When one adds a time, like {loSmaH ben} "40
> years ago", it says *when* the {jIboghpu'} happened.
This keeps getting stated quite confidently by list members, but it has no
basis in the Klingon language.
> {jIbogh}
> "I'm born"
> ("I'm being born")
Wrong.
jIbogh
I am born.
I was born.
I will be born.
It's not just one of these. Which of these it is is unstated.
> {jIboghpu'}
> "I have been born"
> ("the action of being born is completed")
Or "I will have been born" or "I had been born." The sentence doesn't say;
it could be any of these.
> {loSmaH ben jIboghpu'.}
> "I was born 40 years ago"
> ("it was 40 years ago that I have been born")

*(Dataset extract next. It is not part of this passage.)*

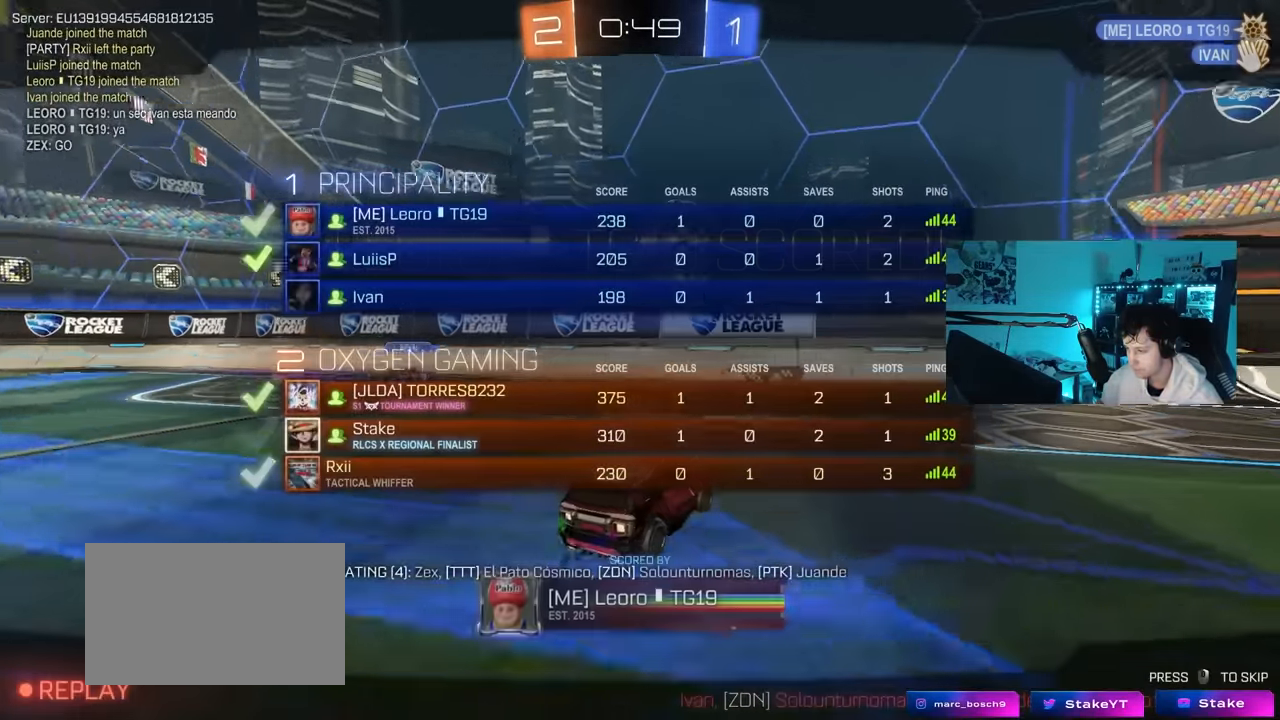
{"keys": [], "mouse": [], "mouse_move": "still", "events": [[116, "mouse_right", "up"], [150, "mouse_right", "down"], [333, "mouse_right", "up"], [383, "tab", "up"]]}
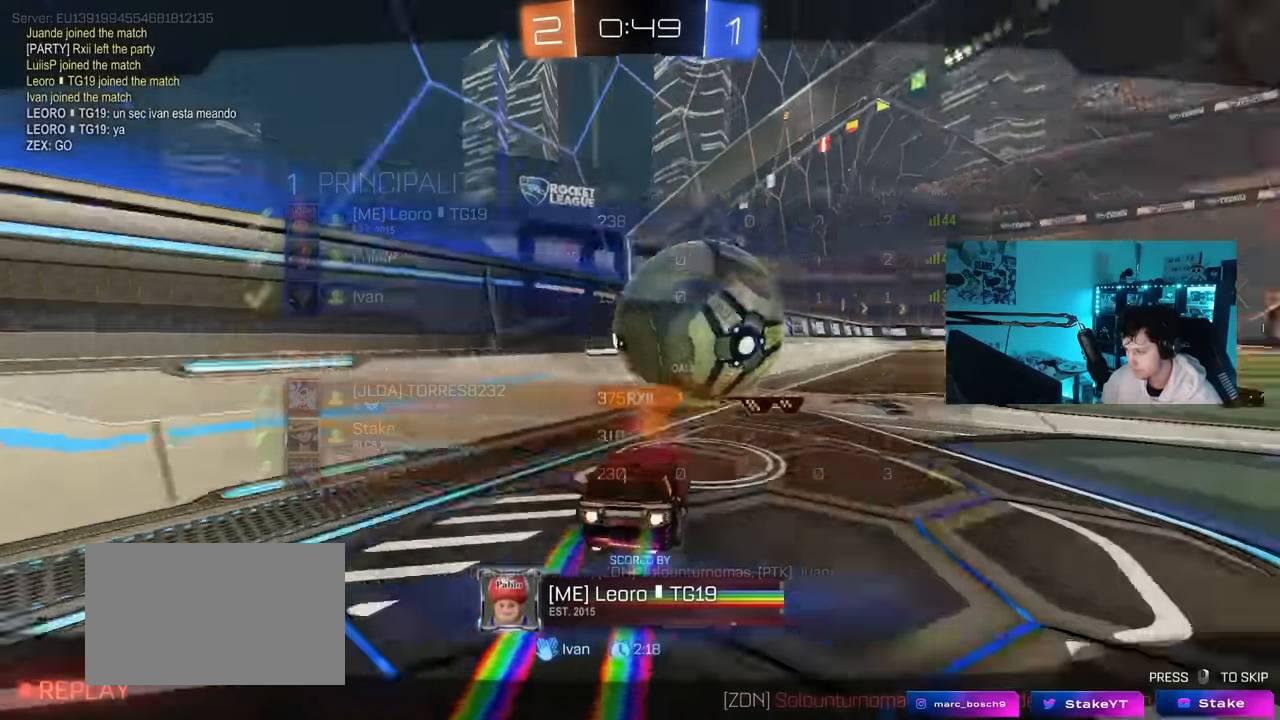
{"keys": [], "mouse": [], "mouse_move": "still", "events": []}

It means "40 years ago I had been born." The /loSmaH ben/ provides tense
for the English translation.
I see no reason why people should have seen Okrand's sentence and concluded
that the /-pu'/ was specially required. In English I would say "I was born
29 years ago," but it's only an approximation. In Klingon I can say
/cha'maH Hut ben jIbogh/ and it's EXACTLY the same sentence.
Don't bother to drag out the "Klingons may be inaccurate, but they are never
approximate" line. /cha'maH Hut ben jIboghpu'/ doesn't make the sentence
one whit more precise (maybe a little less literally erroneous, but not any
more precise). /wa'Hu' jIboghpu'/ is, in this literal-minded
interpretation, just as useful a sentence, but it's not practical at all.
And I don't find Okrand's sentence to be completely wrong, either. /-pu'/
indicates a completed action, NOT necessarily one that occurred prior to the
time context, though that is usually the case.
To sum up: Okrand's use of /-pu'/ is not the ultimate truth about telling
your age. In fact, it's probably not even right. He goofed again.